## About this exercise
List every percentage given in the passage on Secret Service training below.

## Page text
--*--
A DHS panel created after an intruder jumped a fence into the White House in 2014 recommended that special agents protecting the president and vice president should spend 25 percent of their time on training.

However, when GAO first made this recommendation in 2019, it found that PPD and VPD special agents attended training for 5.9% and 2.9% of their regular work hours, respectively, in fiscal year 2018.

In 2021, the Secret Service set a goal that special agents assigned to the President and Vice President should spend approximately 12% of their time in training, a goal to be achieved in fiscal year 2025.

But in 2023, the protection agency pushed back this target date to 2027, saying it needed to secure funding for additional staff to provide more time for training.

Matthew Noyes, director of cyber policy and strategy for the Secret Service’s Office of Investigations, said at the Aspen Security Forum in July that the agency has struggled to maintain staffing levels for a decade due to government-wide budget caps first implemented in 2013.
--*--
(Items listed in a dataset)
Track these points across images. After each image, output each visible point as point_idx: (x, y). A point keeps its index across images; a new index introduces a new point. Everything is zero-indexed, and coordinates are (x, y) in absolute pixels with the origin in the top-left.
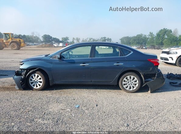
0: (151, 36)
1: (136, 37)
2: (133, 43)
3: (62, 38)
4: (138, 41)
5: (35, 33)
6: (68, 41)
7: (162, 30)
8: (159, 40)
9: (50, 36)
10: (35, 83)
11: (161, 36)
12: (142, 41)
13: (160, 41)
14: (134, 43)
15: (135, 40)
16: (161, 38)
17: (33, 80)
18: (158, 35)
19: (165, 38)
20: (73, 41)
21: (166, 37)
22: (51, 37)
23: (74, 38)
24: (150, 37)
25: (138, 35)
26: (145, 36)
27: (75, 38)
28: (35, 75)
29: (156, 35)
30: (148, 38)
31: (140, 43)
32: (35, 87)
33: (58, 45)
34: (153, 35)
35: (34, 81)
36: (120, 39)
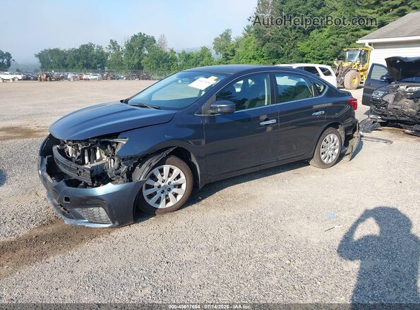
--*--
## Response
25 percent, 5.9%, 2.9%, 12%